## DATA SHOWN
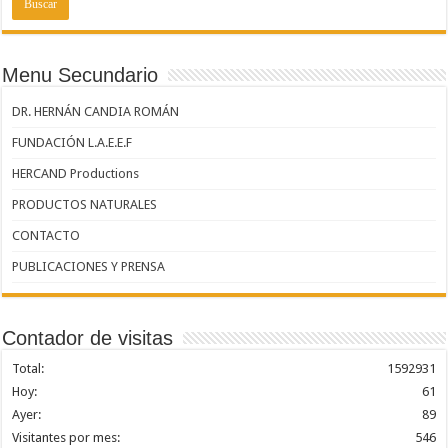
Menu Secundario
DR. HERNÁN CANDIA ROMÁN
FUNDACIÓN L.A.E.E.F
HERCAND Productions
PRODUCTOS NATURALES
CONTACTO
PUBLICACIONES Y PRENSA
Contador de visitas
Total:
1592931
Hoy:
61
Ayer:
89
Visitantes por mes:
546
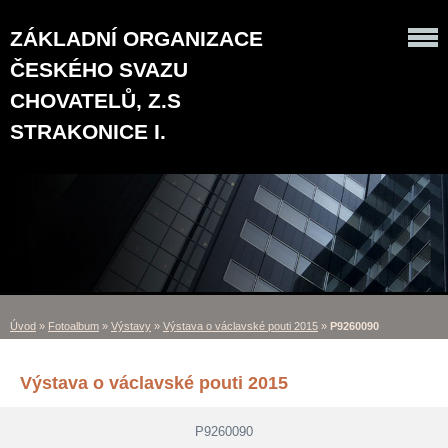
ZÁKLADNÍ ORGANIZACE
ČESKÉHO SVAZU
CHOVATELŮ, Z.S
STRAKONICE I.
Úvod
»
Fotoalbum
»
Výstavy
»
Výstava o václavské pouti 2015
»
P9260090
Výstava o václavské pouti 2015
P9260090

## JOB
Images are to be dropped; every other part of the material above must be copied exactly.

## EXERCISE ANSWER
Menu Secundario
DR. HERNÁN CANDIA ROMÁN
FUNDACIÓN L.A.E.E.F
HERCAND Productions
PRODUCTOS NATURALES
CONTACTO
PUBLICACIONES Y PRENSA
Contador de visitas
Total:
1592931
Hoy:
61
Ayer:
89
Visitantes por mes:
546
ZÁKLADNÍ ORGANIZACE
ČESKÉHO SVAZU
CHOVATELŮ, Z.S
STRAKONICE I.
Úvod
»
Fotoalbum
»
Výstavy
»
Výstava o václavské pouti 2015
»
P9260090
Výstava o václavské pouti 2015
P9260090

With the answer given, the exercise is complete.